Guy P Harrison
2018 | 416pp | £15.99
As any parent of inquisitive children knows, the answers to ‘simple’ questions, such as ‘what is everything made of?’ or ‘how did we get here?’ are usually anything but. In At Least Know This, author Guy Harrison builds on this concept, unpicking the complex answers to straightforward questions.
By addressing a variety of whens, whos, whats, hows, whys and wheres, he covers a wide range of topics. For example, in the When Did Everything Begin? chapter Harrison guides the reader through an introduction to the physics of our earliest universe, using quotes and anecdotes from Nobel prize winners and Nasa scientists to add that all-important human touch to the explanations. This worked well for me, and Harrison’s background as a journalist is a clear strength in an area where many would think being an expert on the subject matter is more important for a good read.

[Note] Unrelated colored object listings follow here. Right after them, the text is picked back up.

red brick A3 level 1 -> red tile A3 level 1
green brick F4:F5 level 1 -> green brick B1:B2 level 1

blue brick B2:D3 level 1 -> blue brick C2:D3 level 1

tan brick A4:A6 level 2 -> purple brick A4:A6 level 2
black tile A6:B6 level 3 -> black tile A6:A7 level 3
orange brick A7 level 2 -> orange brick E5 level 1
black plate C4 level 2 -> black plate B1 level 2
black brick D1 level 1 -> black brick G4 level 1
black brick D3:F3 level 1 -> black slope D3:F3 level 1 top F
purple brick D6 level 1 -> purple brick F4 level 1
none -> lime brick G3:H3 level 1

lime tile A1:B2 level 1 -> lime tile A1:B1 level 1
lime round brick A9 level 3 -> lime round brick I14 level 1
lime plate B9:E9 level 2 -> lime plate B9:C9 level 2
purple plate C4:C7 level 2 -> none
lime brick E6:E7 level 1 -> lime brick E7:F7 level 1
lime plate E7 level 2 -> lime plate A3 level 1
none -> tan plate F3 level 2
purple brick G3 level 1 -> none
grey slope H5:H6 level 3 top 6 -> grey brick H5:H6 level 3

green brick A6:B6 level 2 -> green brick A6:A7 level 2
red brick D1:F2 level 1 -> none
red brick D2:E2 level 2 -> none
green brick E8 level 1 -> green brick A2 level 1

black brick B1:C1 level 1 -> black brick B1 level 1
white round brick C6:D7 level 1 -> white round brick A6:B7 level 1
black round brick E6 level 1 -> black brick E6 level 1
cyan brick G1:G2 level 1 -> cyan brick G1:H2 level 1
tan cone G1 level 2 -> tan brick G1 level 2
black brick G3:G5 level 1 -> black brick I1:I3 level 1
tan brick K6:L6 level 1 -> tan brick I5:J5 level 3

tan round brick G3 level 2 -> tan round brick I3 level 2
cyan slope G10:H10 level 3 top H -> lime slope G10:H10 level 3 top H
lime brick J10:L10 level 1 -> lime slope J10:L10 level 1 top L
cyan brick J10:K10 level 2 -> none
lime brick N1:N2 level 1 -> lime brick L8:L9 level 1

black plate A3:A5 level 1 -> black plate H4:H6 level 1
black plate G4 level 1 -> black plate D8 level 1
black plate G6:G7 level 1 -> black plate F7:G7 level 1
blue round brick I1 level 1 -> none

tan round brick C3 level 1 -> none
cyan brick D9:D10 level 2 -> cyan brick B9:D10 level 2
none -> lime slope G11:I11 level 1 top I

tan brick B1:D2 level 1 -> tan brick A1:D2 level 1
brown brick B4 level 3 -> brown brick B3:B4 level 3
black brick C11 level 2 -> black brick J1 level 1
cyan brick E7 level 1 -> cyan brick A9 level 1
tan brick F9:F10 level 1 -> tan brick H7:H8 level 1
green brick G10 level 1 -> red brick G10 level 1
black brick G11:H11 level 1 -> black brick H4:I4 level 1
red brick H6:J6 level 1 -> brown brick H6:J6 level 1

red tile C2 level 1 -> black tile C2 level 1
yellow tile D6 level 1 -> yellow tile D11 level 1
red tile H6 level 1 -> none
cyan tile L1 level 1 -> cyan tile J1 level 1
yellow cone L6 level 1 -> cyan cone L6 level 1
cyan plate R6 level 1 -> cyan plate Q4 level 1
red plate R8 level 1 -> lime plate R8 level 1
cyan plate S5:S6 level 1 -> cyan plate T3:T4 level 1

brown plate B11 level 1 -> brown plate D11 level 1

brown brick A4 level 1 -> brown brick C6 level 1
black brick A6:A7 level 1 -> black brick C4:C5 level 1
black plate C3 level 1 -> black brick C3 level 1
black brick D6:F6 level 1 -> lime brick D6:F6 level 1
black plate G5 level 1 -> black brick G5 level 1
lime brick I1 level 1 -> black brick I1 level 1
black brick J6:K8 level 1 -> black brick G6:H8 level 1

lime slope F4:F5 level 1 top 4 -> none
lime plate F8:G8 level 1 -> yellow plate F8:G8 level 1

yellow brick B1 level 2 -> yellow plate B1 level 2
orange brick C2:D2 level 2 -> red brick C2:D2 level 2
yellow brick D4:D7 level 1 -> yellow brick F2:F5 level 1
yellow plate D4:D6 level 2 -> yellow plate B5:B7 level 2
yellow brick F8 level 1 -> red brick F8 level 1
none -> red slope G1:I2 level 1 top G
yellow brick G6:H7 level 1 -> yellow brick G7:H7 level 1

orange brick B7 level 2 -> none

Throughout the book, Harrison begins each chapter by sharing a personal story, or by asking a series of questions as a kind of brain warm up for the reader. Interesting facts and figures are used frequently, though not always wisely. For example, he compares the money being spent on a Nasa programme concerning asteroid threats to Earth with the greater figure of money spent on cosmetic surgery in the US each year. This sat uneasily with me, as I dislike the inference drawn between what is a ‘worthy’ expenditure and what isn’t to raise emotion. Elsewhere he comments that he regularly consumes liquidised leafy green vegetables, even providing a recipe because ‘science has shown that the ingredients are good for us’. In this case, few facts or hard evidence are provided to back up his claim. There are always subtle uncertainties in science and error margins in statistics; cause and effect don’t always correlate, but I didn’t get much of a sense of that from reading this book.
It struck me that this thought-provoking, weighty volume might work better as a mini series like the hugely successful Very Short Introduction series. Harrison believes that if more people were science literate then we can fulfil our potential in a positive way. I am not sure, when apparently over half of all Americans believe in haunted houses (according to Harrison), how he expects to manage such a Damascene conversion with this text-heavy, slightly haughty manifesto.